2019年3月27日水曜日

最終兵器の目 三貴子3

  『日本書紀』慶長版は
始素戔嗚尊昇天之時溟渤以之鼓盪山岳爲之鳴呴此則神性雄健使之然也
【素戔嗚が姉の元の「天」にやってきた時、素戔嗚は広い海を打ち震わせ、山鳴り起こすかのように息を吹きかけ、すなわち、神のように 力強くさせた。】と、まさに、日本海の冬を思わせる景色で、素戔嗚を天国は恐々と迎えたのだろう。
そして、『日本書紀』慶長版は
天照大神素知其神暴惡至聞来詣之狀乃勃然而驚曰吾弟之来豈以善意乎謂當有奪國之志歟夫父母既任諸子各有其境如何棄置當就之國而敢窺窬此處乎
と、大国の「大日孁貴」から登場人物が天国の「天照大神」に神話の王朝勢力が変わり、「三身国(日国)」の後ろ盾で大国を建国し天国の勢力も追い出し、後ろ盾の日国の出先の「素」にいた「佐野男」が攻め込んできたのだろう。
「素戔嗚」の暴虐さの素性を知っていたので、上述のように天国にやってきた様子を聞き顔色を変えて驚いて、【弟が来たのは良い心根でやってきたのか、それとも、国を奪おうと思ってきたのか、両親は既に諸事を子に任せ、境界も出来、与えられた領国を棄てて我が領国の隙を伺うのか】と言った。
『日本書紀』慶長版は
乃結髮爲髻縛裳爲袴便以八坂瓊之五百箇御統纒其髻鬘及腕又背負千箭之靫與五百箭之靫臂著稜威之髙鞆振起弓彇急握剱柄蹈堅庭而陷股若沫雪以蹴散奮稜威之雄誥發稜威之嘖讓而俓詰問焉
【すなわち八坂瓊之五百箇御統でその髻鬘(髪に巻きつけて飾り)にし、そして腕にまき、又、背には千箭之靫と五百箭之靫を負い、肘に稜威之高靹を著け、弓を振りあげて、剱の柄を急いで握り、固い地面を蹈み、股を踏ん張って、土を沫雪の様に蹴散し、神聖な雄叫びで奮いたち、神聖な威圧で問い詰め、すなわち、今にも掴みかからんばかりで問い詰めた。】とある。
それに応えて、『日本書紀』慶長版は
素戔嗚尊對曰吾元無黑心但父母已有嚴勅将永就乎根國如不與姉相見吾何能敢去是以跋渉雲霧遠自来參不意阿姉翻起嚴顏于
【悪い考えは元々持ってなく、ただ、父母の私に対する嚴命が有って、ずっと根の国に就こうとしている。姉と会わずに去ることが出来ましょうか。だから、これで雲のような霧を踏み分けて、遠くからやって来ました。それなのに、姉の顔色を見ると怒っています。】と応えている。

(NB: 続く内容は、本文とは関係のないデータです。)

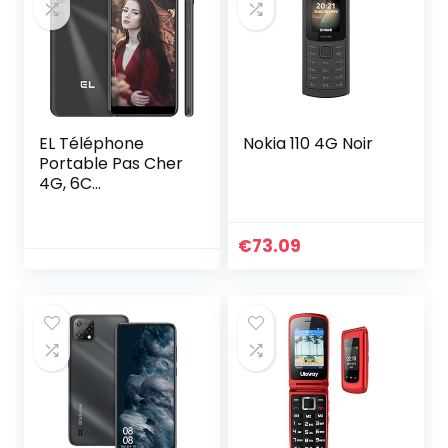
EL Téléphone
Nokia 110 4G Noir
Portable Pas Cher
4G, 6C
Smartphone Pas
Cher, 5.5 Pouces,
Caméra 8MP, 16Go
€
73.09
ROM-Extensible
64Go, 2500mAh
Batterie, Android
8.1, Face ID,
Telephone
Portable
Debloqué, GPS,
WiFi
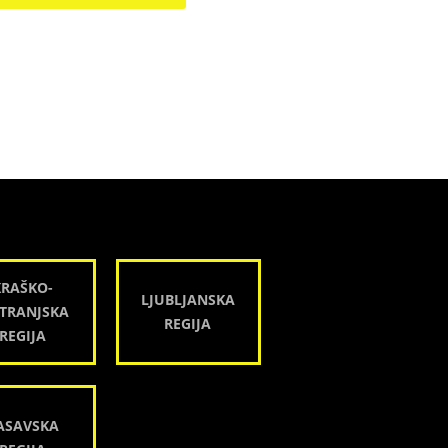
KRAŠKO-
LJUBLJANSKA
TRANJSKA
REGIJA
REGIJA
ASAVSKA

それに対して姉天照大神は質問して『日本書紀』慶長版に
時天照大神復問曰若然者将何以明爾之赤心也對曰請與姉共誓夫誓約之中必當生子如吾所生是女者則
【それならば、どうやってお前の良い心根を明かすのか】とある。
それに對えて、【姉と共に請願したい。それで誓約して、必ず子を生もうではありませんか。】とある。

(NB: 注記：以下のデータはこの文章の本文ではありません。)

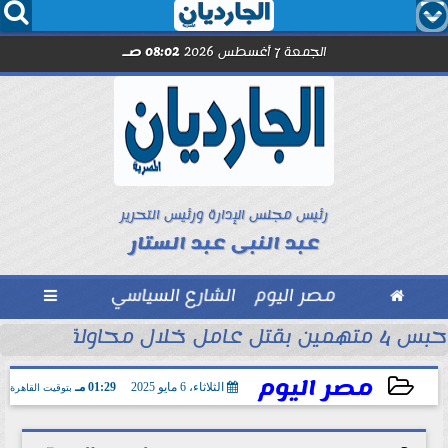




الجمعة 7 أغسطس 2026
08:02 صـ
رئيس مجلس الإدارة ورئيس التحرير
عبد النبى عبد الستار

مصر اليوم
الشارع السياسي

حبس 4 متهمين بقتل عامل خلال محاولة سرقة دراجة نارية في المنوفية
ود ..” محمد...
مصر اليوم
الثلاثاء، 6 مايو 2025
01:29 مـ
بتوقيت القاهرة
2025-05-06 13:29:08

ここで、既に勝負はついて、素戔嗚の勝ちで、天照大神が勝っていたら追い散らせばよいし、子を産む必要など無く、ここに、天国は日国の支配下となった。
『古事記』前川茂右衛門寛永版も
伊耶那岐大神者坐淡海之多賀也故於是速須佐之男命言然者請天照大御神將罷乃
と、この場面で急に滋賀県に飛ぶのは意味が通らず、この須佐之男は「速」国の配下なので、速国の淡海に「伊耶那岐」がいて、香椎宮は汽水域だったようなのでまさしく淡い海と呼べ、対岸に志賀島が有り、この地域を「賀」と呼んだのだろうか。
汽水域などは日本中にあり、『日本書紀』の神話は黄海から日本海説話で、中国で「倭・大人国・君子国・三身国」と呼ばれる地域の日本海側の中の地域、国生みされた地域内を想定することが必要だ。